The kipferl, the origin of croissant, can be dated back to at least the 13th century in Austria, and came in various shapes. The kipferl can be made plain or with nuts or other fillings (some consider the rugelach a form of kipferl).
The birth of the croissant itself—that is, its adaptation from the plainer form of kipferl, before the invention of viennoiseries—can be dated to at least 1839 when an Austrian artillery officer, August Zang, founded a Viennese bakery ("Boulangerie Viennoise") at 92, rue de Richelieu in Paris. This bakery, which served Viennese specialties including the kipferl and the Vienna loaf, quickly became popular and inspired French imitators. The French version of the kipferl was named for its crescent (croissant) shape and has become a universally identifiable shape across the world.
By 1869, the croissant was well established enough to be mentioned as a breakfast staple, and in 1872, Charles Dickens wrote (in his periodical All the Year Round) of "the workman's pain de ménage and the soldier's pain de munition, to the dainty croissant on the boudoir table."
The puff pastry technique which now characterizes the croissant was already mentioned in the late 17th century, when La Varenne's Le Cuisinier françois gave a recipe for it in the 1680 and possibly earlier, editions. It was typically used not on its own but for shells holding other ingredients (as in a vol-au-vent). It does not appear to be mentioned in relation to the croissant until the 20th century.
The legends include tales that it was invented in Europe to celebrate the defeat of the Umayyad forces by the Franks at the Battle of Tours in 732, with the shape representing the Islamic crescent; that it was invented in Buda; or, according to other sources, in Vienna in 1683 to celebrate the defeat of the Ottomans by Christian forces in the siege of the city, as a reference to the crescents on the Ottoman flags, when bakers staying up all night heard the tunneling operation and gave the alarm.
According to one of a group of similar legends, which vary only in detail, a baker of the 17th century, working through the night at a time when his city (either Vienna in 1683 or Budapest in 1686) was under siege by the Turks, heard faint underground rumbling sounds which, on investigation, proved to be caused by a Turkish attempt to invade the city by tunneling under the walls. The tunnel was blown up. The baker asked no reward other than the exclusive right to bake crescent-shaped pastries commemorating the incident, the crescent being the symbol of Islam. He was duly rewarded in this way, and the croissant was born.

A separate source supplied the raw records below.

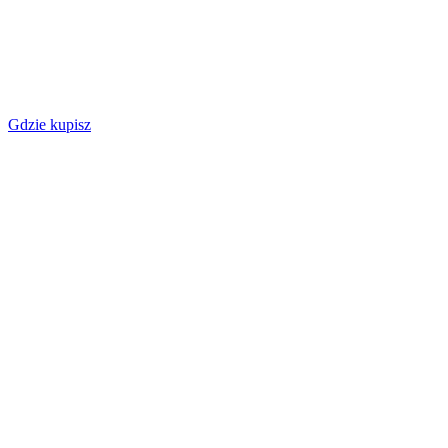
Gdzie kupisz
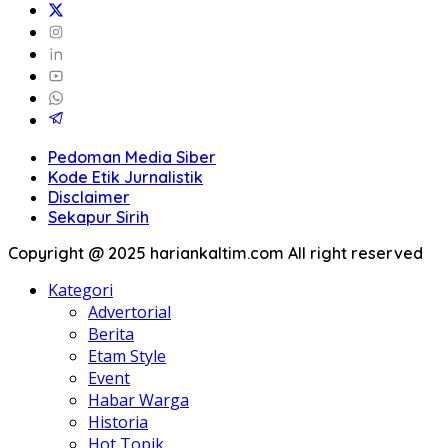
Pedoman Media Siber
Kode Etik Jurnalistik
Disclaimer
Sekapur Sirih
Copyright @ 2025 hariankaltim.com All right reserved
Kategori
Advertorial
Berita
Etam Style
Event
Habar Warga
Historia
Hot Topik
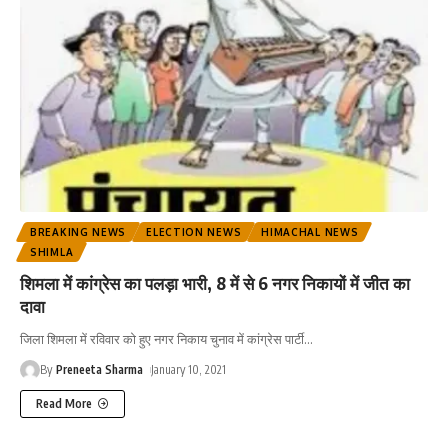
BREAKING NEWS
ELECTION NEWS
HIMACHAL NEWS
SHIMLA
शिमला में कांग्रेस का पलड़ा भारी, 8 में से 6 नगर निकायों में जीत का
दावा
जिला शिमला में रविवार को हुए नगर निकाय चुनाव में कांग्रेस पार्टी
…
By
Preneeta Sharma
January 10, 2021
Read More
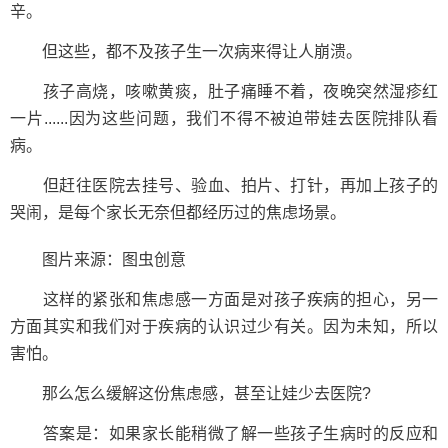
辛。
但这些，都不及孩子生一次病来得让人崩溃。
孩子高烧，咳嗽黄痰，肚子痛睡不着，夜晚突然湿疹红
一片......因为这些问题，我们不得不被迫带娃去医院排队看
病。
但赶往医院去挂号、验血、拍片、打针，再加上孩子的
哭闹，是每个家长无奈但都经历过的焦虑场景。
图片来源：图虫创意
这样的紧张和焦虑感一方面是对孩子疾病的担心，另一
方面其实和我们对于疾病的认识过少有关。因为未知，所以
害怕。
那么怎么缓解这份焦虑感，甚至让娃少去医院?
答案是：如果家长能稍微了解一些孩子生病时的反应和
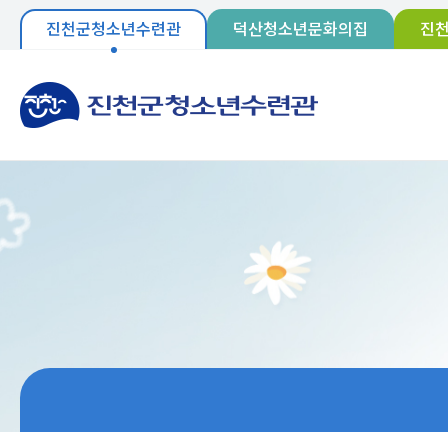
진천군청소년수련관
덕산청소년문화의집
진
인사말
비전 및 목표
연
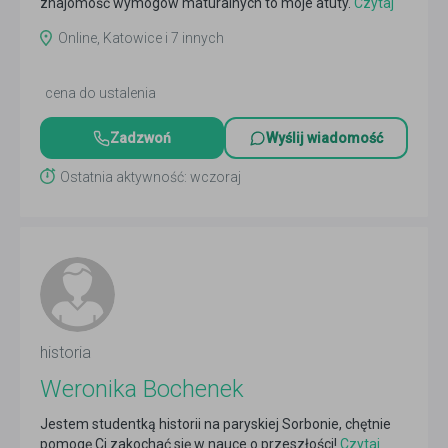
znajomość wymogów maturalnych to moje atuty.
Czytaj
więcej
Online, Katowice i 7 innych
cena do ustalenia
Zadzwoń
Wyślij wiadomość
Ostatnia aktywność: wczoraj
historia
Weronika Bochenek
Jestem studentką historii na paryskiej Sorbonie, chętnie
pomogę Ci zakochać się w nauce o przeszłości!
Czytaj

The story seems to owe its origin, or at least its wide diffusion, to Alfred Gottschalk, who wrote about the croissant for the first edition [1938] of the Larousse Gastronomique and there gave the legend in the Turkish attack on Budapest in 1686 version; but on the history of food, opted for the 'siege of Vienna in 1683' version.
This has led to croissants being banned by some Islamic fundamentalists.